### [ABOUT THIS EXERCISE]
Recast the text read from all the records below as a single numbered list, one line per item, leaving out blank lines and the pictures.

### [INPUT RECORDS]
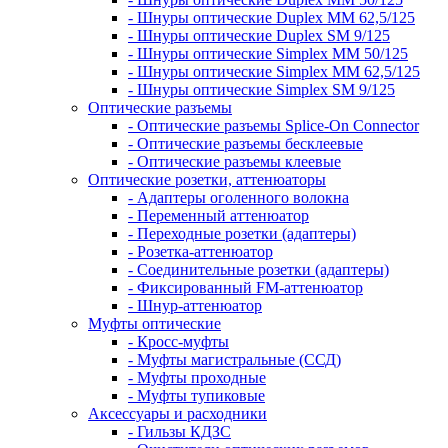
- Шнуры оптические Duplex MM 62,5/125
- Шнуры оптические Duplex SM 9/125
- Шнуры оптические Simplex MM 50/125
- Шнуры оптические Simplex MM 62,5/125
- Шнуры оптические Simplex SM 9/125
Оптические разъемы
- Оптические разъемы Splice-On Connector
- Оптические разъемы бесклеевые
- Оптические разъемы клеевые
Оптические розетки, аттенюаторы
- Адаптеры оголенного волокна
- Переменный аттенюатор
- Переходные розетки (адаптеры)
- Розетка-аттенюатор
- Соединительные розетки (адаптеры)
- Фиксированный FM-аттенюатор
- Шнур-аттенюатор
Муфты оптические
- Кросс-муфты
- Муфты магистральные (ССД)
- Муфты проходные
- Муфты тупиковые
Аксессуары и расходники
- Гильзы КДЗС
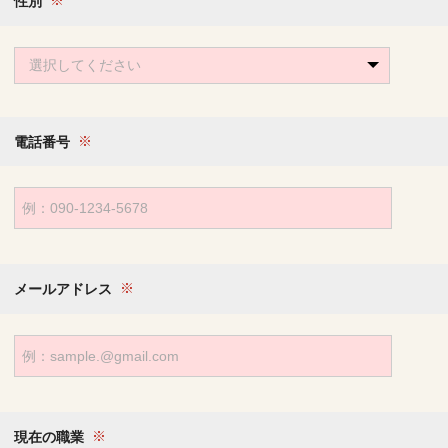
性別
選択してください
電話番号
メールアドレス
現在の職業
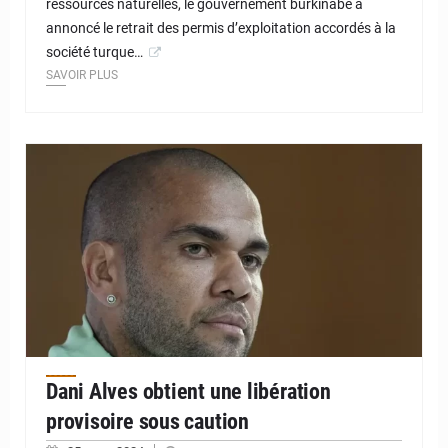
ressources naturelles, le gouvernement burkinabè a
annoncé le retrait des permis d’exploitation accordés à la
société turque…
SAVOIR PLUS
© JD Niger
Dani Alves obtient une libération
provisoire sous caution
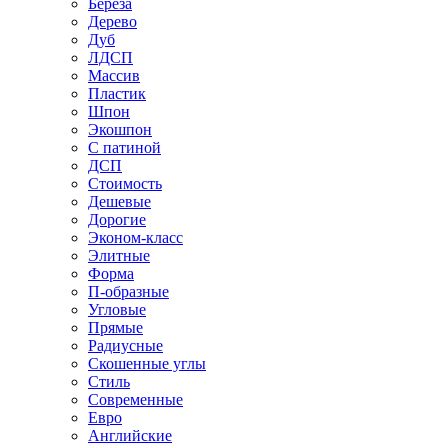
Береза
Дерево
Дуб
ЛДСП
Массив
Пластик
Шпон
Экошпон
С патиной
ДСП
Стоимость
Дешевые
Дорогие
Эконом-класс
Элитные
Форма
П-образные
Угловые
Прямые
Радиусные
Скошенные углы
Стиль
Современные
Евро
Английские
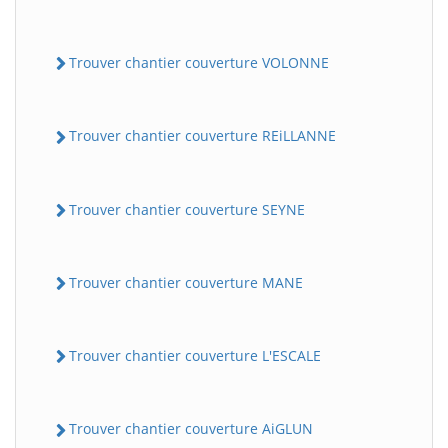
Trouver chantier couverture VOLONNE
Trouver chantier couverture REiLLANNE
Trouver chantier couverture SEYNE
Trouver chantier couverture MANE
Trouver chantier couverture L'ESCALE
Trouver chantier couverture AiGLUN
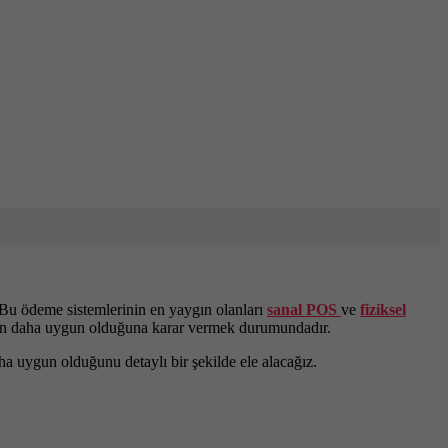
. Bu ödeme sistemlerinin en yaygın olanları
sanal POS
ve
fiziksel
 için daha uygun olduğuna karar vermek durumundadır.
ha uygun olduğunu detaylı bir şekilde ele alacağız.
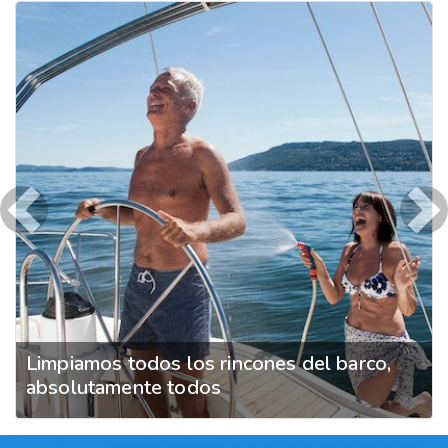
Previous
Ne
Limpiamos todos los rincones del barco,
absolutamente todos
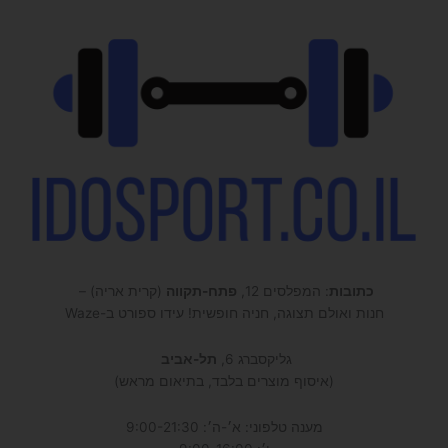
כתובות
: המפלסים 12,
פתח-תקווה
(קרית אריה) –
חנות ואולם תצוגה, חניה חופשית! עידו ספורט ב-Waze
גליקסברג 6,
תל-אביב
(איסוף מוצרים בלבד, בתיאום מראש)
מענה טלפוני: א׳-ה׳: 9:00-21:30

### [TASK SOLUTION]
1. - Шнуры оптические Duplex MM 62,5/125
2. - Шнуры оптические Duplex SM 9/125
3. - Шнуры оптические Simplex MM 50/125
4. - Шнуры оптические Simplex MM 62,5/125
5. - Шнуры оптические Simplex SM 9/125
6. Оптические разъемы
7. - Оптические разъемы Splice-On Connector
8. - Оптические разъемы бесклеевые
9. - Оптические разъемы клеевые
10. Оптические розетки, аттенюаторы
11. - Адаптеры оголенного волокна
12. - Переменный аттенюатор
13. - Переходные розетки (адаптеры)
14. - Розетка-аттенюатор
15. - Соединительные розетки (адаптеры)
16. - Фиксированный FM-аттенюатор
17. - Шнур-аттенюатор
18. Муфты оптические
19. - Кросс-муфты
20. - Муфты магистральные (ССД)
21. - Муфты проходные
22. - Муфты тупиковые
23. Аксессуары и расходники
24. - Гильзы КДЗС
25. 性別
26. 選択してください
27. 電話番号
28. メールアドレス
29. 現在の職業
30. ressources naturelles, le gouvernement burkinabè a
31. annoncé le retrait des permis d’exploitation accordés à la
32. société turque…
33. SAVOIR PLUS
34. © JD Niger
35. Dani Alves obtient une libération
36. provisoire sous caution
37. Береза
38. Дерево
39. Дуб
40. ЛДСП
41. Массив
42. Пластик
43. Шпон
44. Экошпон
45. С патиной
46. ДСП
47. Стоимость
48. Дешевые
49. Дорогие
50. Эконом-класс
51. Элитные
52. Форма
53. П-образные
54. Угловые
55. Прямые
56. Радиусные
57. Скошенные углы
58. Стиль
59. Современные
60. Евро
61. Английские
62. Trouver chantier couverture VOLONNE
63. Trouver chantier couverture REiLLANNE
64. Trouver chantier couverture SEYNE
65. Trouver chantier couverture MANE
66. Trouver chantier couverture L'ESCALE
67. Trouver chantier couverture AiGLUN
68. . Bu ödeme sistemlerinin en yaygın olanları
69. sanal POS
70. ve
71. fiziksel
72.  için daha uygun olduğuna karar vermek durumundadır.
73. ha uygun olduğunu detaylı bir şekilde ele alacağız.
74. Previous
75. Ne
76. Limpiamos todos los rincones del barco,
77. absolutamente todos
78. כתובות
79. : המפלסים 12,
80. פתח-תקווה
81. (קרית אריה) –
82. חנות ואולם תצוגה, חניה חופשית! עידו ספורט ב-Waze
83. גליקסברג 6,
84. תל-אביב
85. (איסוף מוצרים בלבד, בתיאום מראש)
86. מענה טלפוני: א׳-ה׳: 9:00-21:30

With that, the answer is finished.